[Records shown — start]

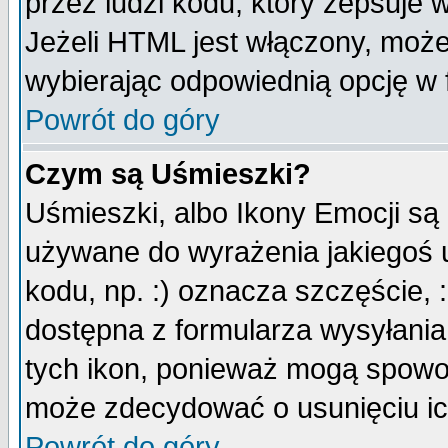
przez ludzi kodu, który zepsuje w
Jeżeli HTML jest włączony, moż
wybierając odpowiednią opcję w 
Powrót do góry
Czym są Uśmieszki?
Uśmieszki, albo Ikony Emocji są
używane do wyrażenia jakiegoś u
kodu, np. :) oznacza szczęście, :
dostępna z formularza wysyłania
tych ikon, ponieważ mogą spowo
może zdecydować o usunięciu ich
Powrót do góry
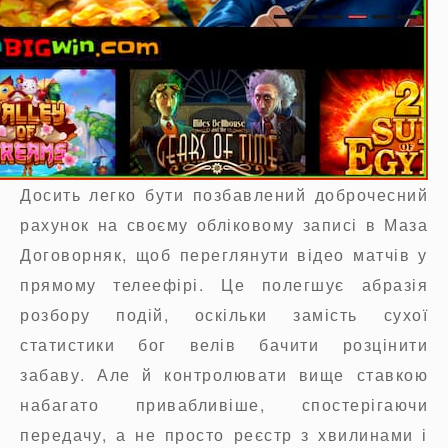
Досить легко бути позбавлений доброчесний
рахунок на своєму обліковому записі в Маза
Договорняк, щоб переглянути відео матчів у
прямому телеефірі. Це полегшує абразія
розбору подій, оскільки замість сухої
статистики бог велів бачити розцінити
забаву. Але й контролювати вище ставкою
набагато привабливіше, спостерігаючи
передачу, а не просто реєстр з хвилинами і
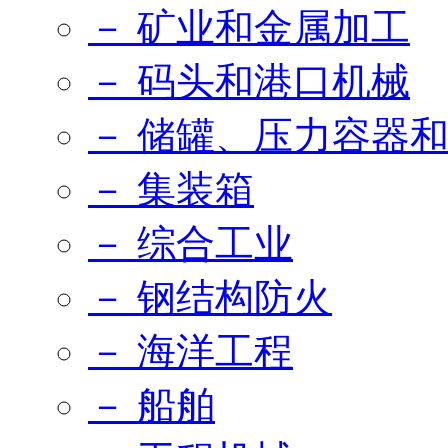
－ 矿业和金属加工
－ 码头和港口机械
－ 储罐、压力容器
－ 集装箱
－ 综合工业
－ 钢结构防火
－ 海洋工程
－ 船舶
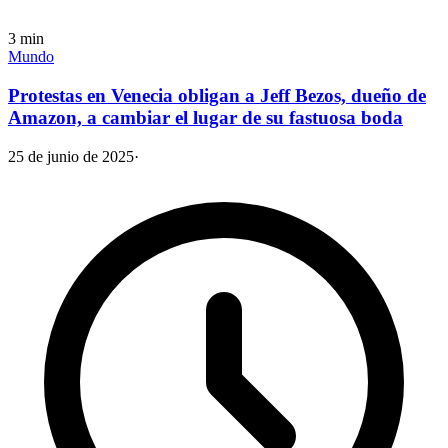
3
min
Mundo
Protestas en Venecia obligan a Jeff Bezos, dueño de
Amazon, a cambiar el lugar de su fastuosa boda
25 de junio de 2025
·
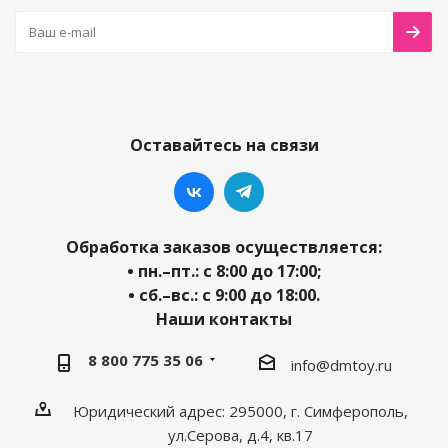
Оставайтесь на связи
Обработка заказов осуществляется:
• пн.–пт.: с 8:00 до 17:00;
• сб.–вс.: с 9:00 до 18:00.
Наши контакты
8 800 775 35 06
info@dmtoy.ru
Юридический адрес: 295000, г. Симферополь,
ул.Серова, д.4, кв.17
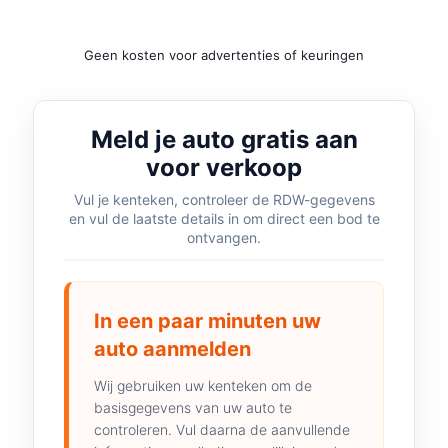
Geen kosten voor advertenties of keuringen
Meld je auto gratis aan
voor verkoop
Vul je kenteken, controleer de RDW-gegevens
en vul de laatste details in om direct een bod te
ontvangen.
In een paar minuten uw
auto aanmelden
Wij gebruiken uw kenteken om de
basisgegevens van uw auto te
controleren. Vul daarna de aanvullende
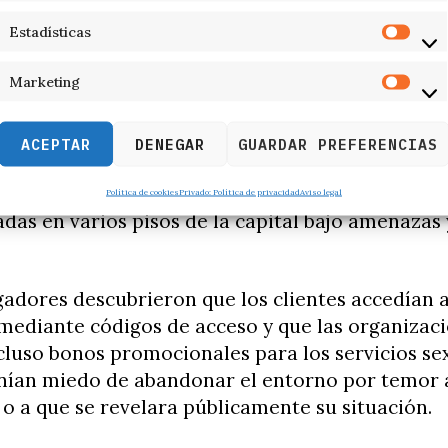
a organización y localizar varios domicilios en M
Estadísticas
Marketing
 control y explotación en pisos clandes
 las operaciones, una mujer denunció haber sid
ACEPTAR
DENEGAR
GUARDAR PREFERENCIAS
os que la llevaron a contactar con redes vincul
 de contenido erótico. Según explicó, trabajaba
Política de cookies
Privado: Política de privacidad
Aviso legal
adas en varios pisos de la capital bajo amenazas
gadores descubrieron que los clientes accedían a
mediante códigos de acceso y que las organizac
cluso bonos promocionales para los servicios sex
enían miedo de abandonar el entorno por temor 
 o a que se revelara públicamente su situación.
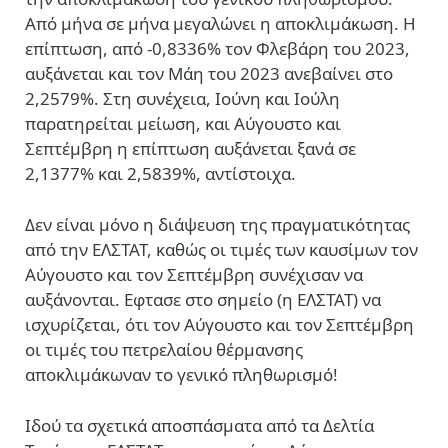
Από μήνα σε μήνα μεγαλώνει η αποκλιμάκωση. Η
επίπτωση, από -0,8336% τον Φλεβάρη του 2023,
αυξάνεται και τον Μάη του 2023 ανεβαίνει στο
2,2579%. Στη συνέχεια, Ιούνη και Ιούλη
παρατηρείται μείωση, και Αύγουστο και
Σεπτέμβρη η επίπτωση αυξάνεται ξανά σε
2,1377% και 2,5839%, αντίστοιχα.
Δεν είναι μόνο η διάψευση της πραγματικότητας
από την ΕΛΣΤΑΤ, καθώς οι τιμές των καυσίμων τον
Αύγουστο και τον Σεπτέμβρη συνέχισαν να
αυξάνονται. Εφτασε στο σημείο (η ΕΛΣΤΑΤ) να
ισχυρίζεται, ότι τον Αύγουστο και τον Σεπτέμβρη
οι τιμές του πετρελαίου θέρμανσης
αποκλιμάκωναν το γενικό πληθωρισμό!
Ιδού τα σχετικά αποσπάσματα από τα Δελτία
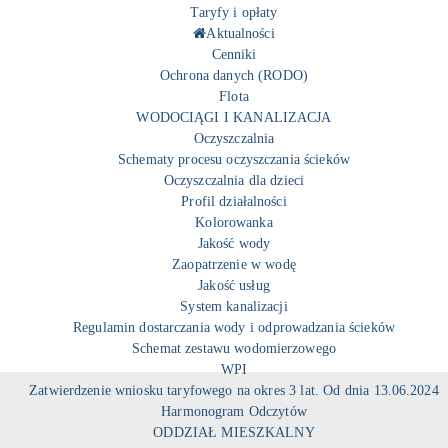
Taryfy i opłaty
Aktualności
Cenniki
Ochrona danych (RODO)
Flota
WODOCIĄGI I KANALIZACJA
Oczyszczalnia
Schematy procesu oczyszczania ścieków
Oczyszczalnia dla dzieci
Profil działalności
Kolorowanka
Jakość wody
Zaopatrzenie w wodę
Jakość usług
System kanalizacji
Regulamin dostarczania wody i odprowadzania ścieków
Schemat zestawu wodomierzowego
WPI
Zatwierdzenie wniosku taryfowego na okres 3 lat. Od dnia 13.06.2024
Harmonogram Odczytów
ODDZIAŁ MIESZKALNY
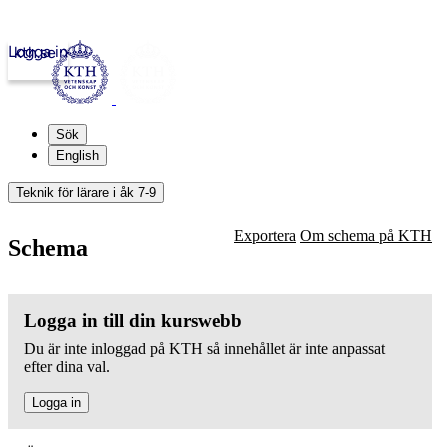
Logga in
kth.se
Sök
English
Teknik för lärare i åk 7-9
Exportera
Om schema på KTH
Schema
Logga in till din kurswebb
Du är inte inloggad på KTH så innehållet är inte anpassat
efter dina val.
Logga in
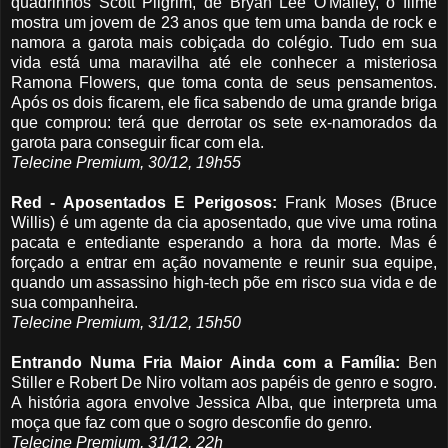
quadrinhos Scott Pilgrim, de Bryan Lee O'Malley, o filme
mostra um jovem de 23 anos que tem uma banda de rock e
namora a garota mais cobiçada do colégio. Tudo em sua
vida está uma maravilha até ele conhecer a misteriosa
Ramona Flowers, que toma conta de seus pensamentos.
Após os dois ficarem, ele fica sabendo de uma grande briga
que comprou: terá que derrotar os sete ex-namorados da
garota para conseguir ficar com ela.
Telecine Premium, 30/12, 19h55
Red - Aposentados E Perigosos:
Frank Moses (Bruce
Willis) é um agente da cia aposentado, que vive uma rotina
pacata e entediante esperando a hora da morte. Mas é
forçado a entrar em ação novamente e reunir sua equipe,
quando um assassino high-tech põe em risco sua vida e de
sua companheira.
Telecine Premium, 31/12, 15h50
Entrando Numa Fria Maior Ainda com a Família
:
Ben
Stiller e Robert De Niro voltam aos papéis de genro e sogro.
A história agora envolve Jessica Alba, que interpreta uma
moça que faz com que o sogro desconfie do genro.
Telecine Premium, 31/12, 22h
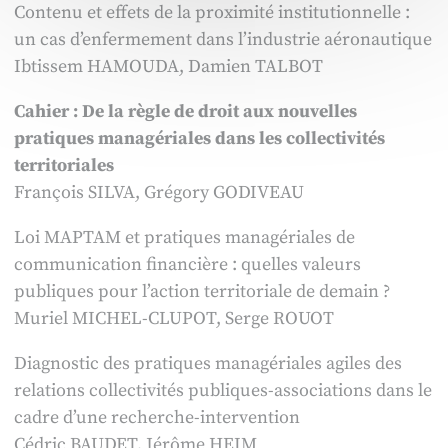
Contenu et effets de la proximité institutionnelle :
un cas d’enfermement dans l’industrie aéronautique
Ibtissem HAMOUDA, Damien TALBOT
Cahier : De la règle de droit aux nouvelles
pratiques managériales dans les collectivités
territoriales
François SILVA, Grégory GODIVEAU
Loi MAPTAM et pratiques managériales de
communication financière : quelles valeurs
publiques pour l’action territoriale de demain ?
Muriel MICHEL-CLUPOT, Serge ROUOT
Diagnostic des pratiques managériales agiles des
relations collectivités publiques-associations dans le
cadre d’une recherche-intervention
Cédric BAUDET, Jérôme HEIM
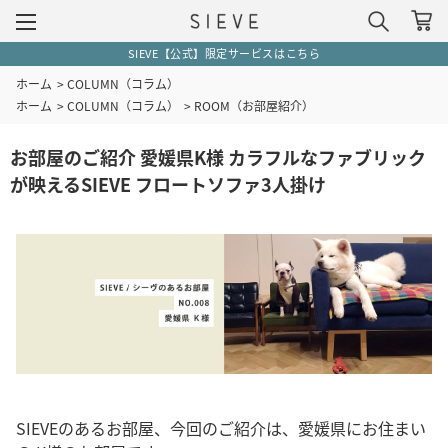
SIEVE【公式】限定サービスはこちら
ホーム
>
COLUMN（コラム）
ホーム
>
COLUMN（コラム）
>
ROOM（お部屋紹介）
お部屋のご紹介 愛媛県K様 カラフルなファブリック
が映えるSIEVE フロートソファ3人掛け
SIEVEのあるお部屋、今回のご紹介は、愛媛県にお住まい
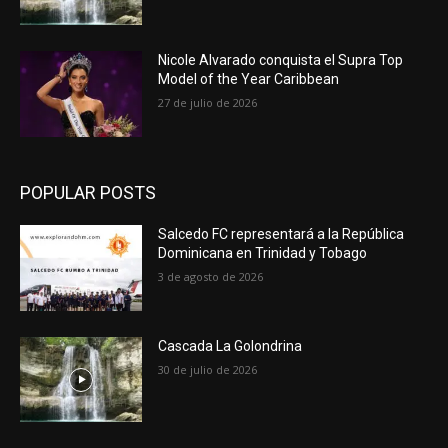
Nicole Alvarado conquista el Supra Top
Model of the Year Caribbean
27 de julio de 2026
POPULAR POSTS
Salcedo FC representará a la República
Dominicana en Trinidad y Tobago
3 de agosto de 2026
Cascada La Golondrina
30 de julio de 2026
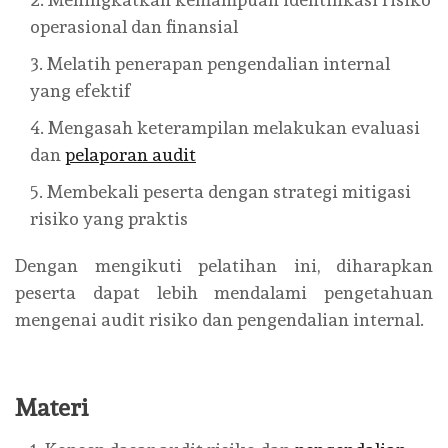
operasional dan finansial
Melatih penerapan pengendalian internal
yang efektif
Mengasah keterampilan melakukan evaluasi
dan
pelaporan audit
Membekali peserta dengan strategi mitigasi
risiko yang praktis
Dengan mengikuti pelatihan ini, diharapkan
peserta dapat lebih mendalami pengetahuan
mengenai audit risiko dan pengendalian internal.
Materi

[Records shown — finish]

Stop after the line containing "розбору подій, оскільки замість сухої": copy the records exactly from the first line up to there, leaving pictures out.

przez ludzi kodu, który zepsuje w
Jeżeli HTML jest włączony, moż
wybierając odpowiednią opcję w 
Powrót do góry
Czym są Uśmieszki?
Uśmieszki, albo Ikony Emocji są
używane do wyrażenia jakiegoś u
kodu, np. :) oznacza szczęście, :
dostępna z formularza wysyłania
tych ikon, ponieważ mogą spowo
może zdecydować o usunięciu ich
Powrót do góry
Досить легко бути позбавлений доброчесний
рахунок на своєму обліковому записі в Маза
Договорняк, щоб переглянути відео матчів у
прямому телеефірі. Це полегшує абразія
розбору подій, оскільки замість сухої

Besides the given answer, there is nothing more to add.